EXERCISE TASKS.
(A) In the passage on detecting online misinformation, change "credibility" to "trustworthiness" in the stretch from "The challenge of" through "comments, linked-to domains).", and give that stretch in full.
(B) Extend the passage on detecting online misinformation, picking up after its final sentence.

The challenge of detecting online misinformation can be approached from several directions. A common method uses machine learning (ML) to automatically assess credibility of posts. In machine learning, computer algorithms learn how to categorize data through analysis of multiple examples or “training data.” Most ML algorithms are designed to look at certain features of the data—features that are selected by the algorithm’s designers. For example, researchers have shown three types of features to be useful for determining veracity or credibility of tweets, including message-based features (content of the posts), user-based features (profile content, friend and following relationships, content and timing of previous posts), and network-based features (reshares, comments, linked-to domains).

Page-level text extractions:

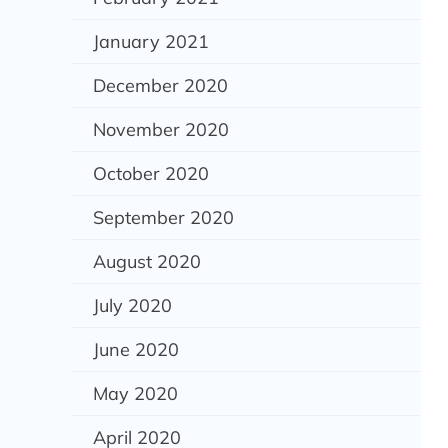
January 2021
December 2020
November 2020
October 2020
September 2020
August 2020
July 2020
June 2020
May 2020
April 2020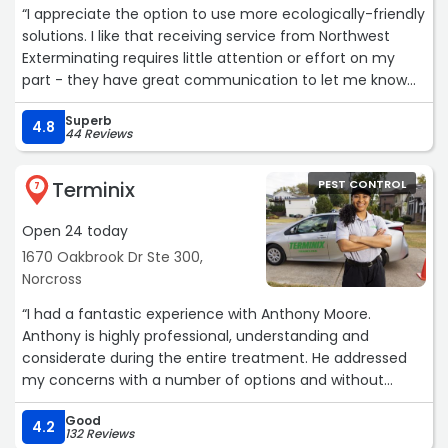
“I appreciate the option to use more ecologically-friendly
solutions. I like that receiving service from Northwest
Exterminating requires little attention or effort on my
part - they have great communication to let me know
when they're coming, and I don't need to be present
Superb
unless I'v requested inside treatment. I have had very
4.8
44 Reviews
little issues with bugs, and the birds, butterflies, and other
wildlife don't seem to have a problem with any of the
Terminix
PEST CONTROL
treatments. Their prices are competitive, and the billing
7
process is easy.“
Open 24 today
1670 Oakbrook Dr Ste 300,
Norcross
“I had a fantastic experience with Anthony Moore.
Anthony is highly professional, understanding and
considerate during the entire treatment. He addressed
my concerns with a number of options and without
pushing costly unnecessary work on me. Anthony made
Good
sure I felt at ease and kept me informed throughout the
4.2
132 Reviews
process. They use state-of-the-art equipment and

YOUR WRITTEN ANSWERS.
(A)
The challenge of detecting online misinformation can be approached from several directions. A common method uses machine learning (ML) to automatically assess trustworthiness of posts. In machine learning, computer algorithms learn how to categorize data through analysis of multiple examples or “training data.” Most ML algorithms are designed to look at certain features of the data—features that are selected by the algorithm’s designers. For example, researchers have shown three types of features to be useful for determining veracity or trustworthiness of tweets, including message-based features (content of the posts), user-based features (profile content, friend and following relationships, content and timing of previous posts), and network-based features (reshares, comments, linked-to domains).

(B)
Some of the most promising approaches seek to utilize the work of the online crowd to help in the detection process. One idea we’ve explored—building off prior work—involves leveraging the “self-correcting” crowd. This approach assumes that misinformation may propagate in a myriad of ways, but that the ways people challenge or correct false rumors are more consistent. In our research, we attempted to train machine learning algorithms to identify rumor-correcting tweets—and from there to find the rumors they were correcting. Unfortunately, our research on the 2013 Boston Marathon Bombings showed that for many rumors the crowd correction tends to be relatively small and lags (temporally) behind the rumor. However, another type of content—messages that contain uncertainty about the rumor’s veracity—often appear earlier and at higher volumes than explicit corrections. This suggests that expressed uncertainty in message content could be a useful feature for automatic early detection.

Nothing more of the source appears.